▸ Excerpted records:
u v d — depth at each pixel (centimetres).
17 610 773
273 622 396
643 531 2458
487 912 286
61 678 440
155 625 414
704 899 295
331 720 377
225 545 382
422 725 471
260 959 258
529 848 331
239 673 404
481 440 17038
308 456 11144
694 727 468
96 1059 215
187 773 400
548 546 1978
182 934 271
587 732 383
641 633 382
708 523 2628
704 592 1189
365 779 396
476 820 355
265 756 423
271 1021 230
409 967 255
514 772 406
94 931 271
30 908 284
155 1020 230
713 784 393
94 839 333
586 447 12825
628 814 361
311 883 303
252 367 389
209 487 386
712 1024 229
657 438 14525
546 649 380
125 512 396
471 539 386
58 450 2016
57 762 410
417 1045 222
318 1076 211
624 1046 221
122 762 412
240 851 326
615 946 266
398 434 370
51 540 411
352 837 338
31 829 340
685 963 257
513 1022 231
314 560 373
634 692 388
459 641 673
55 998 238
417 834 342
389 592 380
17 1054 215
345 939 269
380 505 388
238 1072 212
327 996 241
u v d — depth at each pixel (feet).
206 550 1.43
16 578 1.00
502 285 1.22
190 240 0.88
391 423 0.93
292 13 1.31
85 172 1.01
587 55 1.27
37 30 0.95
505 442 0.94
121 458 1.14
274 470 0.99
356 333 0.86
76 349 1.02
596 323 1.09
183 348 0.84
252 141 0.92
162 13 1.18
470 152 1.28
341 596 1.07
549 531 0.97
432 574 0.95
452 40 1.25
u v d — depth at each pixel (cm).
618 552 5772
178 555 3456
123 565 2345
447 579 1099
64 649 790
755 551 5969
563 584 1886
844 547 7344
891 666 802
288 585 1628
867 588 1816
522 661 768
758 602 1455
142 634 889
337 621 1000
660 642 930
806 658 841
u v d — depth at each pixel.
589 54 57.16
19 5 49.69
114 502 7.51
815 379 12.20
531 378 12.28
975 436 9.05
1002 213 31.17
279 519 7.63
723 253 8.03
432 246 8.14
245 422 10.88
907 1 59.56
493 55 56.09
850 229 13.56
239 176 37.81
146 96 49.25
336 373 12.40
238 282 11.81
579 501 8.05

▸ The problem:
Show the lines of the records that contain the word "each".

▸ Your response:
u v d — depth at each pixel (centimetres).
u v d — depth at each pixel (feet).
u v d — depth at each pixel (cm).
u v d — depth at each pixel.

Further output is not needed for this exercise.